I just had a convo with [cia/opa] and I now understand that these are being prepared to give to members of Congress to use with the media.
On that basis, I have serious concerns about all the parts highlighted below, and arming members of Congress to start making assertions to the media that we ourselves are not making because we don’t want to prejudice the investigation.
In the same vein, why do we want Hill to be fingering Ansar al Sharia, when we aren’t doing that ourselves until we have investigation results… and the penultimate point could be abused by members to beat the State Department for not paying attention to agency warnings so why do we want to feed that either? Concerned…
+Jake Sullivan, Dave Adams here
“Agency warnings” were phantoms at best, and motive was unclear at the time. What is clear is that the State Department’s concerns were the result of not wanting to panic and burn the American people with lies intended to lead to war as Republicans have done time and time again.
“So is this more a case of some sloppy note-taking and reportorial imprecision?”
It might be, if the Republican party cared about facts and wasn’t attempting to intentionally mislead the American people.
He goes on:
“Moreover, the full disclosure of e-mails makes it clear that White House officials were concerned about the State Department’s objections.”
But the White House “cleared right away,” and the concerns of State pertained to talking points about “knowing” who was responsible for the attack, three days after the fact, which the original points had prematurely asserted in the view of officials from the State Department.

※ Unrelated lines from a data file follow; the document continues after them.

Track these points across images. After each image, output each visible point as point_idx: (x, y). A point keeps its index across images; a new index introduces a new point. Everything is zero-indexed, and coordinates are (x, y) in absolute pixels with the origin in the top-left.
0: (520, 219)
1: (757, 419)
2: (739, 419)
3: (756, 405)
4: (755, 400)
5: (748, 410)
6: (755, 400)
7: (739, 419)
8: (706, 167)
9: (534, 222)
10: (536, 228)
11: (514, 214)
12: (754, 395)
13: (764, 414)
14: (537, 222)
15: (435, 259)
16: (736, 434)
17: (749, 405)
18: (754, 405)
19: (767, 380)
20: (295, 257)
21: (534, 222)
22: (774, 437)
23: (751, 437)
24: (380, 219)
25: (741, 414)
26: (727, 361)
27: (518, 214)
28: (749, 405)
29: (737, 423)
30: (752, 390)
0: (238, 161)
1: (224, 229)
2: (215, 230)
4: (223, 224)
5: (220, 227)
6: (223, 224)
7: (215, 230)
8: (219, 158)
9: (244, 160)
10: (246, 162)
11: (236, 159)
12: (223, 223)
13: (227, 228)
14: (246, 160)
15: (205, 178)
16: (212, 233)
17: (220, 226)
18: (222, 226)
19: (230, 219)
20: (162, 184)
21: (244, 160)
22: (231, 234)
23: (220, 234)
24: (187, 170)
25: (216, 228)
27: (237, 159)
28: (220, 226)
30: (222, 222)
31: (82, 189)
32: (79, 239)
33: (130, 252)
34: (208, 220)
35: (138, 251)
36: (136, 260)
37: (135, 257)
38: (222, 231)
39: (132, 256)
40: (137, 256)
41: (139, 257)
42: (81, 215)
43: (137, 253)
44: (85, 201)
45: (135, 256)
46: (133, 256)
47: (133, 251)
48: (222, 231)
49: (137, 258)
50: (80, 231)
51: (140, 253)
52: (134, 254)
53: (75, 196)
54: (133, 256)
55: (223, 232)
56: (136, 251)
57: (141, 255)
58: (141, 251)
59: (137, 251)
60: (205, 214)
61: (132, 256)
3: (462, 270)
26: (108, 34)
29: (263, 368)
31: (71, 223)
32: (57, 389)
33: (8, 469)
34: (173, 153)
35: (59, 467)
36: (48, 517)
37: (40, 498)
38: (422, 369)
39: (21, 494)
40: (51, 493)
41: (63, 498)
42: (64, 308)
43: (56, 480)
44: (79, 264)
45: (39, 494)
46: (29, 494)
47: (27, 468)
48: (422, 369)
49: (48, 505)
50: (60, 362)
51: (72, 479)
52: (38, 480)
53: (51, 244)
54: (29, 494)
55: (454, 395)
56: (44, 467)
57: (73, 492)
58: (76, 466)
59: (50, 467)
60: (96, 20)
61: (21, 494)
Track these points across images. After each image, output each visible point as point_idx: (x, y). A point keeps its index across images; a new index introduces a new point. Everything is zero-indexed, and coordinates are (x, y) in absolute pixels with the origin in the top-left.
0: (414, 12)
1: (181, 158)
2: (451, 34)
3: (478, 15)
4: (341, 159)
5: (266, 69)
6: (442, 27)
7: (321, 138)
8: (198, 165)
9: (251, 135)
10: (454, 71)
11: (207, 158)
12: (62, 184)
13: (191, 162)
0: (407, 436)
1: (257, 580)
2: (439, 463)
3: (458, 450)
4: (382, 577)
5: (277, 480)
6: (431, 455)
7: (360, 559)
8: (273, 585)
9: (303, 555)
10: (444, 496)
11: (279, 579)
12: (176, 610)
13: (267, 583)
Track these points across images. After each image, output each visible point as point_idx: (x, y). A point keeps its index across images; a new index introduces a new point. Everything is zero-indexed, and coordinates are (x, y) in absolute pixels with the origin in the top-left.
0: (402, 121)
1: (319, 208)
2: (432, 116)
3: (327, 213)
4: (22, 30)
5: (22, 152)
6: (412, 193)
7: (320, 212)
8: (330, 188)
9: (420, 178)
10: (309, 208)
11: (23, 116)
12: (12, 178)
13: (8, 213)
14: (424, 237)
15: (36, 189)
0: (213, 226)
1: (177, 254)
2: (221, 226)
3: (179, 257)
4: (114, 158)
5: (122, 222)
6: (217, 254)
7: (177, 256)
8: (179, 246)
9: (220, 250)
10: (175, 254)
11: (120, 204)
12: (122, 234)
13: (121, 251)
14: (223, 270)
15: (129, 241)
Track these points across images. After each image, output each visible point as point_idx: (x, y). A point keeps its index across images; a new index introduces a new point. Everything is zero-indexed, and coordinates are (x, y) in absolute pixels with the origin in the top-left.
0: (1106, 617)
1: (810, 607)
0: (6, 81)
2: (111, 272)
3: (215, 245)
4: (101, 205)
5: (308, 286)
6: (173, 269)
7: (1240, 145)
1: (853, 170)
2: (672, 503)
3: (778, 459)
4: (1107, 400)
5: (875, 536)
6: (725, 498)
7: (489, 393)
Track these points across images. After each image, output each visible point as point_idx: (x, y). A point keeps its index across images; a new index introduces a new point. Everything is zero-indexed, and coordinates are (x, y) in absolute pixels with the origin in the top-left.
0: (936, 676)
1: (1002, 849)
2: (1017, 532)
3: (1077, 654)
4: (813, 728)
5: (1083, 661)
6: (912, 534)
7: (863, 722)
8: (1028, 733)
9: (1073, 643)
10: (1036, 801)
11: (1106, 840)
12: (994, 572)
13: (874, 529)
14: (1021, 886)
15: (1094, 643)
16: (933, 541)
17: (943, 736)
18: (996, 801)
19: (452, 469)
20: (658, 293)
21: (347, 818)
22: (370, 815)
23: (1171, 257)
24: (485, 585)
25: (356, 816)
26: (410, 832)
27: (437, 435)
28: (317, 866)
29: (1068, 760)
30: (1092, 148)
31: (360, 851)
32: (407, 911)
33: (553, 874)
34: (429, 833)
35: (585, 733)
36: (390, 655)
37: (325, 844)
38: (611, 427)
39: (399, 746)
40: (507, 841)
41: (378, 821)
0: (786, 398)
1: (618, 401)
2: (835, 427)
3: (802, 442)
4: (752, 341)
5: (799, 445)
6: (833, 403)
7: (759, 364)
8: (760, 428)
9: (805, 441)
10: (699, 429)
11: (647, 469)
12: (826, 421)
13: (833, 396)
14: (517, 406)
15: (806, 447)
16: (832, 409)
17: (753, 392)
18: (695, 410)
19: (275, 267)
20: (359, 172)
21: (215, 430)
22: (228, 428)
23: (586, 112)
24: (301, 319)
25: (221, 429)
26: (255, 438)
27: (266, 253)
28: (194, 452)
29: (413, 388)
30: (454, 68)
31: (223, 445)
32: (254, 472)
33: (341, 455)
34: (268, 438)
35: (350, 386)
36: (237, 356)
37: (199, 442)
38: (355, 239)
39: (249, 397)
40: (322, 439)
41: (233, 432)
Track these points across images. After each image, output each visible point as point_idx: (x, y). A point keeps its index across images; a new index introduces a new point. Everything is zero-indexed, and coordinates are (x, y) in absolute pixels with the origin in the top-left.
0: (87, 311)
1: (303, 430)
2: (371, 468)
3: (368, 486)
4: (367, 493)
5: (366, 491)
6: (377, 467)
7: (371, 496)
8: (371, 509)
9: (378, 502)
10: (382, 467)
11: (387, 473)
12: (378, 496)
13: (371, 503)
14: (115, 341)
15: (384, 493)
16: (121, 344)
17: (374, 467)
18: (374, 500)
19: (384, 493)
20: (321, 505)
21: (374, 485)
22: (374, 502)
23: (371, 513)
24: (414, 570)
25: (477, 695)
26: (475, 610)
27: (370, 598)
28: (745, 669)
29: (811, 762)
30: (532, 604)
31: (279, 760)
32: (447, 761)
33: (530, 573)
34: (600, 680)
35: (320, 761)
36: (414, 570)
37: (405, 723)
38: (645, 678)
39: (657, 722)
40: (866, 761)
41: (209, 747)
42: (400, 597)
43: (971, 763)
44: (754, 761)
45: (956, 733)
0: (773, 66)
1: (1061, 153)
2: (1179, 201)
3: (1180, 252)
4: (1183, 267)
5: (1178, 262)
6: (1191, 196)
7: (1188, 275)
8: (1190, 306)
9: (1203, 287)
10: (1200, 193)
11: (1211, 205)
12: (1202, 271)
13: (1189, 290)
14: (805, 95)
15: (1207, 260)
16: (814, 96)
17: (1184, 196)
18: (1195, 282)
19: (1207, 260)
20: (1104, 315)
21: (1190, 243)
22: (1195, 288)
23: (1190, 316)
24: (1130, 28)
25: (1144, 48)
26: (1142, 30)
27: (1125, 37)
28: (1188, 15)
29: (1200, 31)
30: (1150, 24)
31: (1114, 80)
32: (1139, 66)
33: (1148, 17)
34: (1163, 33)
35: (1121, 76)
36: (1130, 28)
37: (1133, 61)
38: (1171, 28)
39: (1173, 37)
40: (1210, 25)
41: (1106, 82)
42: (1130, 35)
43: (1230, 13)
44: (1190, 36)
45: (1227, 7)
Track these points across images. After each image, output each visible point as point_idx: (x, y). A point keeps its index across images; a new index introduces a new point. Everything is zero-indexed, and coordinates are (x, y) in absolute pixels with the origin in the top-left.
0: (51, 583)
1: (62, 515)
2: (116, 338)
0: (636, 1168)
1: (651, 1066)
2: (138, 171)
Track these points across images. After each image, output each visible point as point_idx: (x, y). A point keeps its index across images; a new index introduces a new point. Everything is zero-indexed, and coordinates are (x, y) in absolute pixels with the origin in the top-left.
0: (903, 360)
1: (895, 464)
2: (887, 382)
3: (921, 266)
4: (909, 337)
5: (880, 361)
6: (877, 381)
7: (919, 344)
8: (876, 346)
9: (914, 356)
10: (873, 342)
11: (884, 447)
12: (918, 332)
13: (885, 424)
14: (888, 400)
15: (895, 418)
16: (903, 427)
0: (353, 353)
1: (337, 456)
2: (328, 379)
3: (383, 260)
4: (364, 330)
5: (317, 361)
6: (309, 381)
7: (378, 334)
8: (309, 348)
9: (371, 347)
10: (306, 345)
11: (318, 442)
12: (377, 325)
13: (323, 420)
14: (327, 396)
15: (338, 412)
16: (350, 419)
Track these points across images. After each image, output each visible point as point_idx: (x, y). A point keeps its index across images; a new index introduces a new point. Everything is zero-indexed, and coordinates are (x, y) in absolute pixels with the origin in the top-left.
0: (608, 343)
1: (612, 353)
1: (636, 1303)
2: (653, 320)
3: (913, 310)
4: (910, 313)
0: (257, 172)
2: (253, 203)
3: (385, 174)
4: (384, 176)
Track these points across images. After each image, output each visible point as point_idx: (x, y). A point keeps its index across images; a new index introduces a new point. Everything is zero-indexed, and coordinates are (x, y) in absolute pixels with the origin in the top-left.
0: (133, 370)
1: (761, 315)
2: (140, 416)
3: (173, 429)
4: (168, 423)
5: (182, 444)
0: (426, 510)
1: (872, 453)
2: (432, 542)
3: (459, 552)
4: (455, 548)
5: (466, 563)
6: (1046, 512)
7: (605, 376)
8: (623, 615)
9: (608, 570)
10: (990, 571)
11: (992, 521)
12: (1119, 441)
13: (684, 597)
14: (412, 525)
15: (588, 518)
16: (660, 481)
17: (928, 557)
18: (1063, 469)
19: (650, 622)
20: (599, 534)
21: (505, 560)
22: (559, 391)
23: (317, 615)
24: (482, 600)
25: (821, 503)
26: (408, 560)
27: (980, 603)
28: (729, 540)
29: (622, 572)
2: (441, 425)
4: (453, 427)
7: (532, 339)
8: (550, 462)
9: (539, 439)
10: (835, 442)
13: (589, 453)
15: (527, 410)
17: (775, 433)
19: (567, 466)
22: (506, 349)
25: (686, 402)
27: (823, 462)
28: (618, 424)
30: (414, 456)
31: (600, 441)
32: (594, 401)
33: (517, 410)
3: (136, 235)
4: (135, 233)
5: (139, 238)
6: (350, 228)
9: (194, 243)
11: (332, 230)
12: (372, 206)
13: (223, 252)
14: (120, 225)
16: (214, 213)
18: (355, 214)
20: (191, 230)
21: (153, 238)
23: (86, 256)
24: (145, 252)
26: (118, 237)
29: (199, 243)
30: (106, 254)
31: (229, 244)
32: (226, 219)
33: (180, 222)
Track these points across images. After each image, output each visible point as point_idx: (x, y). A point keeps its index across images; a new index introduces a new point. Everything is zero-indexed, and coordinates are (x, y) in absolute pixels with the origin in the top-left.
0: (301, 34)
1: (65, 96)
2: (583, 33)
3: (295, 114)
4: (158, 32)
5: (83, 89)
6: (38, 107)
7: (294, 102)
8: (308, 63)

Then Kessler breaks the fact-checking mold with this line of defense:
“Indeed, Republicans would have been foolish to seriously doctor e-mails that the White House at any moment could have released (and eventually did). Clearly, of course, Republicans would put their own spin on what the e-mails meant, as they did in the House report. Given that the e-mails were almost certain to leak once they were sent to Capitol Hill, it’s a wonder the White House did not proactively release them earlier.”(emphasis me)
Yes. Republicans would have been foolish(whoa, there, with the strong words, Kessler)– unheard of from the party of outright lies who are still denying they are full of shit about this whole thing at this very minute. And clearly, of course, Republicans continue to lie about what the e-mails meant. The e-mails were only certain to leak because one can only tolerate an imbecilic Republican Party’s lies and purposeful distortions for so long.
Glenn Kessler in his assessment, offers no such assumptions or apologetic considerations to Dan Pfeiffer, and while he recognizes that the GOP were caught lying and trying to pass off a bad bill of sale to the American people, he still went ahead and gave them the benefit of the doubt. And for that, he gets 19.5 Pinocchios!